20.03.2014 | TVöD Tarifrunde 2014

Kommunale Arbeitgeber sehen wenig Spielraum für Tariferhöhungen

Viele Kommunen schreiben rote Zahlen.
Bild: Windorias ⁄

Unmittelbar vor Beginn der zweiten Runde der Tarifverhandlungen für den öffentlichen Dienst haben die Arbeitgeber die Gewerkschaftsforderungen nochmals strikt zurückgewiesen.

Thomas Böhle, der Präsident der Vereinigung der kommunalen Arbeitgeber, bezifferte das Gesamtvolumen der Gewerkschaftsforderungen am Donnerstagmorgen mit 7,1 Prozent. Dies sei «einfach extrem hoch», sagte er im ZDF-«Morgenmagazin». «Das muss runter.»

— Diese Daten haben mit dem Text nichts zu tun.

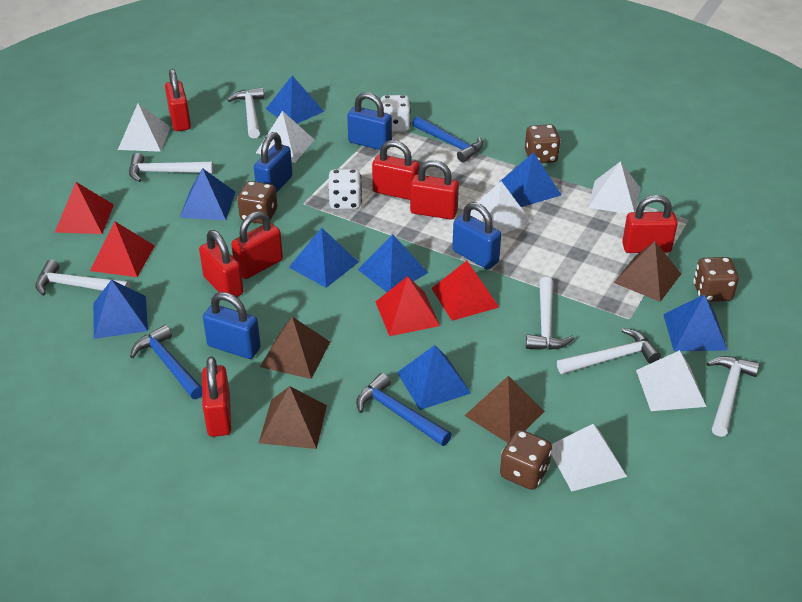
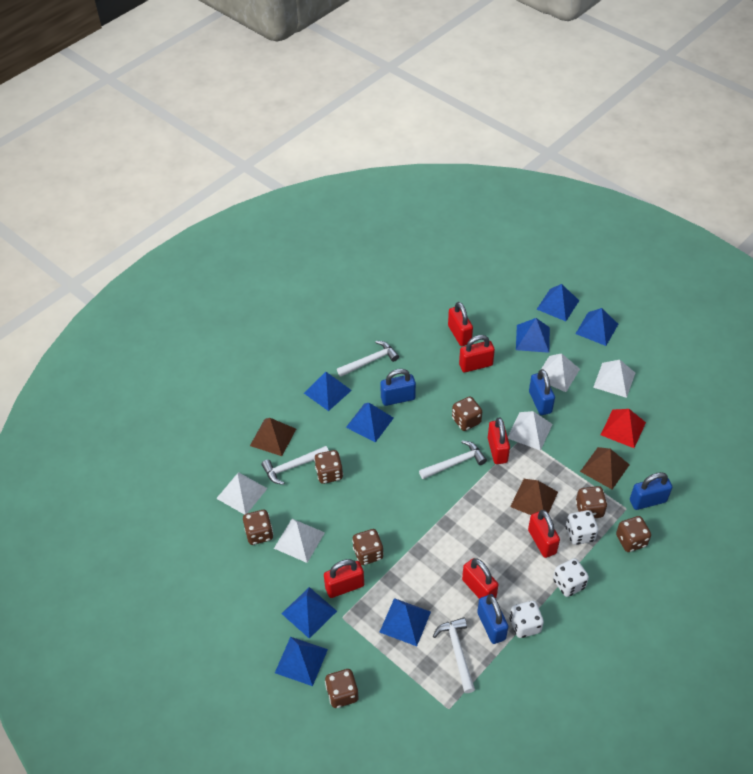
blue hammer: [130,325,202,399] [356,373,452,446] [412,116,483,162] = 3 -> none = 0
brown dice: [237,181,277,224] [500,430,552,490] [525,124,561,163] [693,257,739,302] = 4 -> [243,510,273,545] [314,450,343,484] [325,669,358,708] [352,529,384,565] [452,397,482,431] [576,486,607,518] [616,516,651,552] = 7
brown pyramid: [259,386,327,449] [260,317,330,379] [464,376,545,443] [614,241,681,302] = 4 -> [250,418,296,456] [510,479,558,515] [580,447,630,489] = 3
red padlock: [165,69,191,131] [199,230,243,297] [202,357,231,437] [231,211,283,279] [372,140,419,200] [410,160,459,220] [622,195,678,253] = 7 -> [324,559,364,598] [448,302,473,346] [459,335,495,372] [462,558,499,599] [488,417,510,464] [528,510,560,558] = 6
red pyramid: [55,182,114,234] [90,221,155,277] [376,276,440,336] [431,261,499,321] = 4 -> [601,409,646,448] = 1
white dice: [328,169,362,209] [381,95,411,132] = 2 -> [510,601,544,638] [553,558,589,597] [566,510,598,545] = 3
white hammer: [35,259,130,296] [129,153,214,182] [228,87,264,138] [526,277,574,350] [557,328,661,374] [707,356,760,437] = 6 -> [261,446,329,485] [337,341,399,377] [419,440,487,479] [433,618,475,693] = 4
white pyramid: [118,103,171,152] [256,111,314,163] [470,181,531,235] [551,424,627,492] [588,161,640,214] [636,350,706,411] = 6 -> [216,472,268,515] [274,519,325,563] [508,411,553,451] [541,353,580,392] [593,360,635,398] = 5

Verdi und der dbb-Beamtenbund fordern für die 2,1 Millionen Angestellten von Bund und Kommunen neben dem Sockelbetrag von 100 Euro einen Einkommenszuwachs von 3,5 Prozent.

«Ich verhehle nicht, der Sockel ist ein großes Problem für uns», sagte Böhle. Dadurch würden zum Beispiel für kommunale Unternehmen Dienstleistungen sehr teuer und ihre Wettbewerbsfähigkeit mit privaten Unternehmen erschwert. «Es ist ja eh so, dass in den Gruppen im öffentlichen Dienst bis zu 25, 30 Prozent besser bezahlt wird als bei Privaten.»

Insgesamt sieht Böhle wenig Spielraum für Tariferhöhungen: «Ein Drittel der Kommunen schreibt rote Zahlen, die Hälfte der Landkreise schreibt rote Zahlen.» Böhle schloss nicht aus, dass die Arbeitgeber an diesem Donnerstag oder Freitag ein Angebot vorlegen werden. «Aber es ist nicht notwendig, um ein Ergebnis zu erzielen.»